The idea is to “explore possibilities for coordinated, phased development of, and best design practices for” the 80 acres the town is considering rezoning, Holtwijk said in a letter to property owners and abutters that was sent out in late fall.
“The sketch plan will incorporate best practices in planning and design, such as pedestrian and bicycle-friendly streetscapes, a variety of housing types, a network of open spaces, pocket parks and trails, street/parcel inter-connectivity, coordinated access to Route 100 and a mix of commercial uses,” the letter said. “The design (process) would also take advantage of the impending improvements to Route 100 to enhance the commercial success of (that) corridor.”
The goal, Holtwijk said this week, is to ultimately get input from not only local stakeholders and town officials, but also the general public, which would include several public meetings being planned for later this month and into February.
“There are larger community issues at stake that need to be explored” before the town gives the OK to Chase to develop his land, he said.
“We are interested in seeing what we can do in terms of a planned neighborhood,” Holtwijk added. “There’s a lot of opportunity here. The fact is, this kind of (possibility) doesn’t happen all that often and the beauty is, there’s not that many areas of Falmouth that could benefit” from this type of planning process.
Reached on Tuesday, Chase said while he’s anxious to start developing his property, “there’s a rezoning process that’s required, and I don’t want to get out in front of that. I’m willing to let the process move forward” at its own pace.

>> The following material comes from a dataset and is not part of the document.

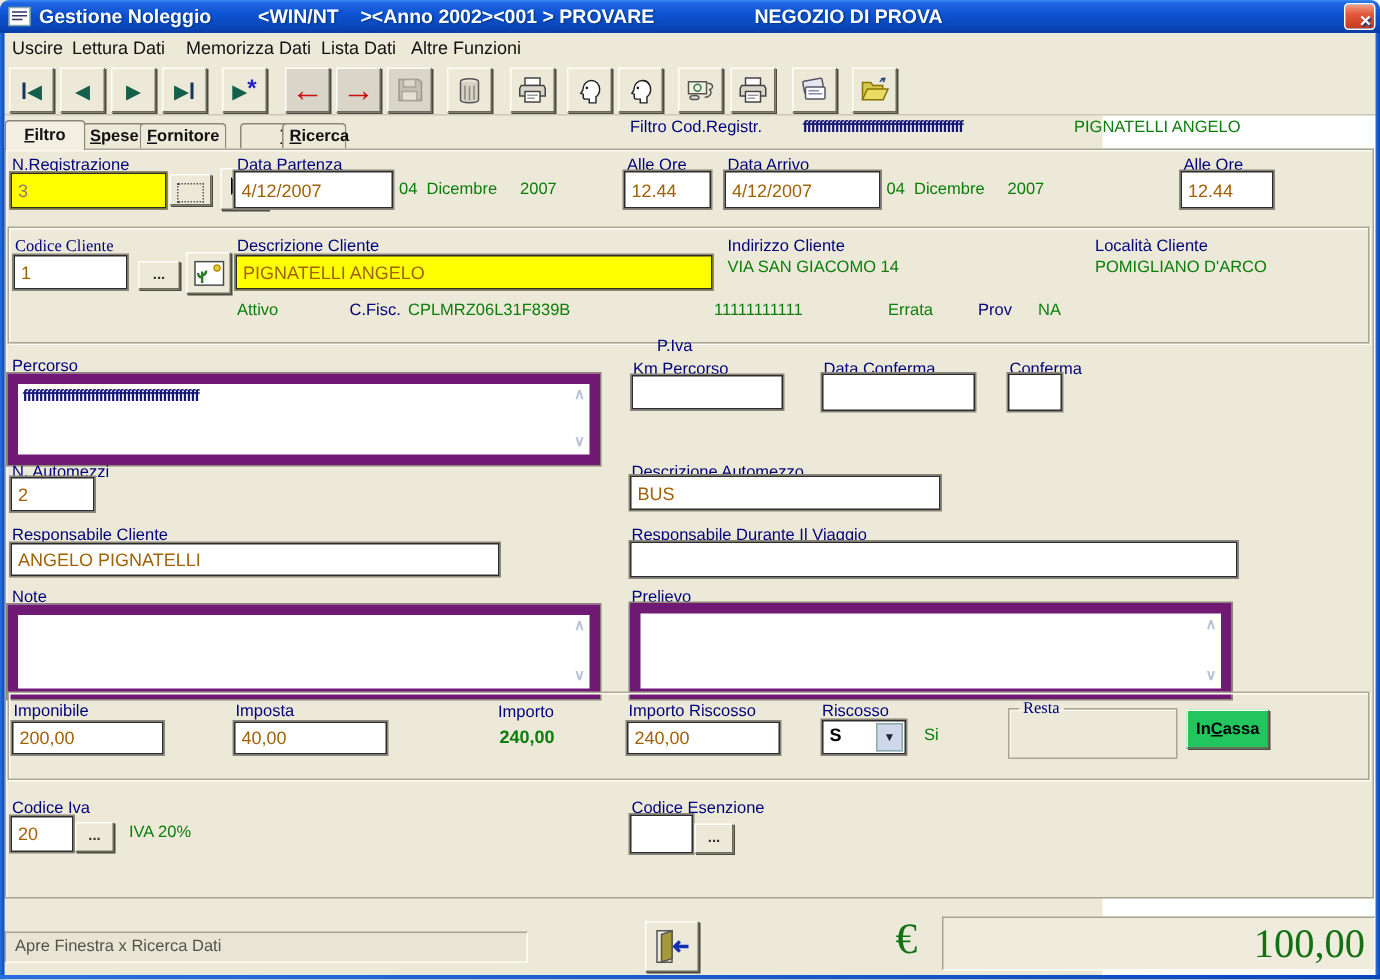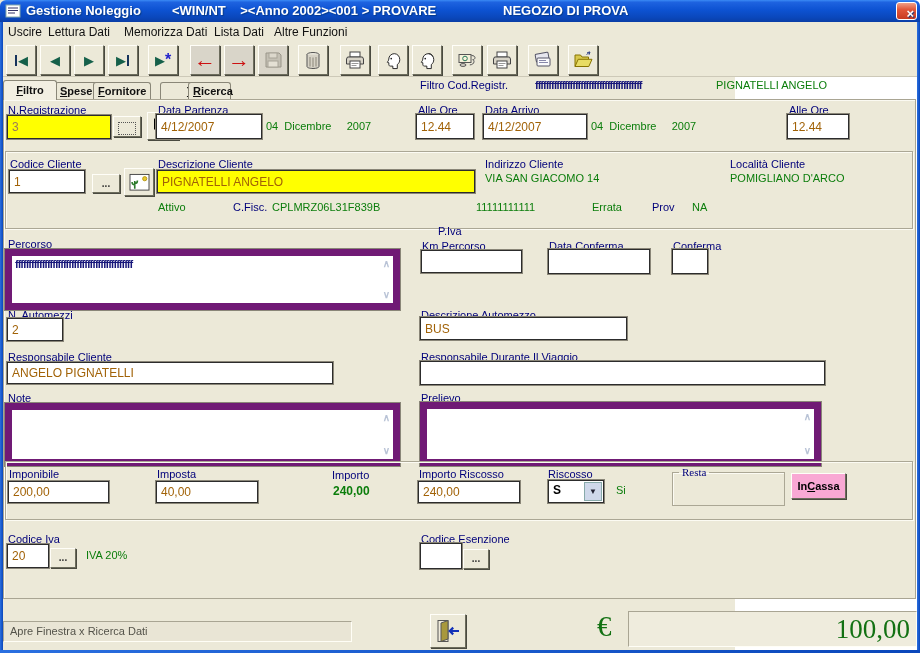"Codice Cliente" span.lbl { font-family: none -> Liberation Serif, serif }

Nathan Poore, the town manager, said in working with Chase it occurred to town staff that “abutting property owners may also have development interests, (so) we are offering a process for the neighborhood to work together to see if there are opportunities to develop in a way that benefits the vision for the (whole) area.”
“It’s about seeing an opportunity to add value to land use development by meeting the town’s vision (for West Falmouth),” Poore said. “It may not work out, but it’s an attempt to see if there are opportunities. Nothing ventured, nothing gained.”
The town of Falmouth is considering a zone change and a planned neighborhood design process for about 80 acres off Route 100 in West Falmouth.